[Extracted records]
....................

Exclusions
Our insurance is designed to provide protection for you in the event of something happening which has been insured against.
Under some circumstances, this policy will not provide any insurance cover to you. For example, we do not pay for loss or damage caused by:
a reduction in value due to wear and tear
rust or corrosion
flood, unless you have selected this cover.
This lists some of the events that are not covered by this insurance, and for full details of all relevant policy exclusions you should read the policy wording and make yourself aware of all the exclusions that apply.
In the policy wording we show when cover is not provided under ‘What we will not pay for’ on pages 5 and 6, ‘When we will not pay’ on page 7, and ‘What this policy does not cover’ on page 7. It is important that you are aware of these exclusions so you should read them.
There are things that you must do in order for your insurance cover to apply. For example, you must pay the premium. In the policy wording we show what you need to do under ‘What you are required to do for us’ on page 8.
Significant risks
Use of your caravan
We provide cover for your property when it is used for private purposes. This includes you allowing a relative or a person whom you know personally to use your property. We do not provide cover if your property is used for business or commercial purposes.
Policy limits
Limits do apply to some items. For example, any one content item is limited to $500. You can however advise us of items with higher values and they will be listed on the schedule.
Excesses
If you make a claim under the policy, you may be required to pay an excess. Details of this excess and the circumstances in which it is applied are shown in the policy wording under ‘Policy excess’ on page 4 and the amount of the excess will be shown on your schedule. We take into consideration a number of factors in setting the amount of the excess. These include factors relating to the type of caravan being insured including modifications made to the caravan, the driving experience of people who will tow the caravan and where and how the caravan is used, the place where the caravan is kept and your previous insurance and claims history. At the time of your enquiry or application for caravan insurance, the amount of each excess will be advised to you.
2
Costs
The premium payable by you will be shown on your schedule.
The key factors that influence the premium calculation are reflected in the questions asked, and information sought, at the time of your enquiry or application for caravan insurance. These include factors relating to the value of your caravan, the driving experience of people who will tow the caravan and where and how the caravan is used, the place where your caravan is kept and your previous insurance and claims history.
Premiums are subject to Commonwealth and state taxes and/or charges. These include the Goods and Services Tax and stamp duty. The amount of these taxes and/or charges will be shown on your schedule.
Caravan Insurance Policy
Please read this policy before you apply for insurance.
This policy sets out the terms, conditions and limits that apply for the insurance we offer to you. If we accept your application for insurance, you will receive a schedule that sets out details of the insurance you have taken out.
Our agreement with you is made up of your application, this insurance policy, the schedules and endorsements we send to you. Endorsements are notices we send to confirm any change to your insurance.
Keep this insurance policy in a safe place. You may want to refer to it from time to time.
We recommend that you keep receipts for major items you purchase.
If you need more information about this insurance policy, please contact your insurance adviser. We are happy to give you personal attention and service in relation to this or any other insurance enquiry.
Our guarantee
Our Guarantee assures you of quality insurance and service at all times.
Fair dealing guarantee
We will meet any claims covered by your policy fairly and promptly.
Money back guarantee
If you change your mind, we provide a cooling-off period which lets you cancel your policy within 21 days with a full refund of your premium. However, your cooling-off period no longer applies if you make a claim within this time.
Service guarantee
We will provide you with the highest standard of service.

....................

Try it:
Find the lines above that contain the word "aware" and collect them.

Task output:
This lists some of the events that are not covered by this insurance, and for full details of all relevant policy exclusions you should read the policy wording and make yourself aware of all the exclusions that apply.
In the policy wording we show when cover is not provided under ‘What we will not pay for’ on pages 5 and 6, ‘When we will not pay’ on page 7, and ‘What this policy does not cover’ on page 7. It is important that you are aware of these exclusions so you should read them.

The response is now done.